原文:
· · · · · · ·
Dataset支持的操作列表可以在API Documentation中查看。

除了简单的列引用和列表达式。Dataset也支持字符串操作，日期计算，通用数学操作等函数。完整列表在DataFrame Function Reference中。

程序中运行SQL查询

应用程序可以使用sql函数在代码中运行SQL查询，返回的结果为DataFrame：

// Register the DataFrame as a SQL temporary view
df.createOrReplaceTempView("people")

val sqlDF = spark.sql("SELECT * FROM people")
sqlDF.show()
// +----+-------+
// | age|   name|
// +----+-------+
// |null|Michael|
// |  30|   Andy|
// |  19| Justin|
// +----+-------+

全局临时视图

Spark SQL中的临时视图是会话级别的，如果会话终结，与之相关的临时视图也会消失。应用程序级别的临时视图可以使用全局临时视图。全局临时视图绑定到系统保留数据库global_temp，使用的时候也必须使用全限定名，例如，SELECT * FROM global_temp.view1。

// Register the DataFrame as a global temporary view
df.createGlobalTempView("people")

// Global temporary view is tied to a system preserved database `global_temp`
spark.sql("SELECT * FROM global_temp.people").show()
· · · · · · ·
记录数据:
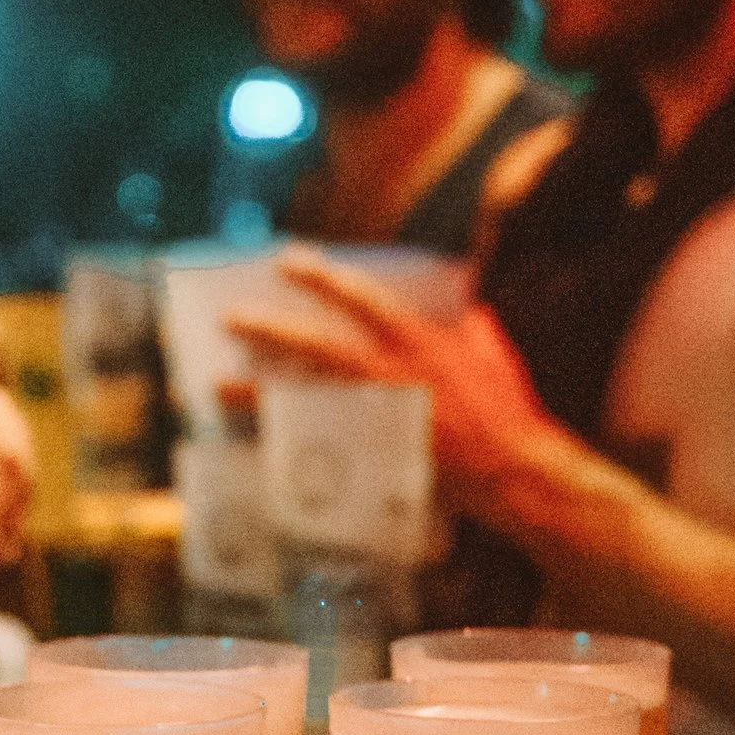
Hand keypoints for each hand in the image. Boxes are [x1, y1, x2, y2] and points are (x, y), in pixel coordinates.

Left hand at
· · · · · · ·
工作任务 1: 请照原样誊写原文中从"应用程序可以使用sql函数在"开始、到"sqlDF.show()"结束的部分。
工作任务 2: 根据原文，全局临时视图绑定到哪个系统保留数据库？

书面回答 1:
应用程序可以使用sql函数在代码中运行SQL查询，返回的结果为DataFrame：

// Register the DataFrame as a SQL temporary view
df.createOrReplaceTempView("people")

val sqlDF = spark.sql("SELECT * FROM people")
sqlDF.show()

书面回答 2: global_temp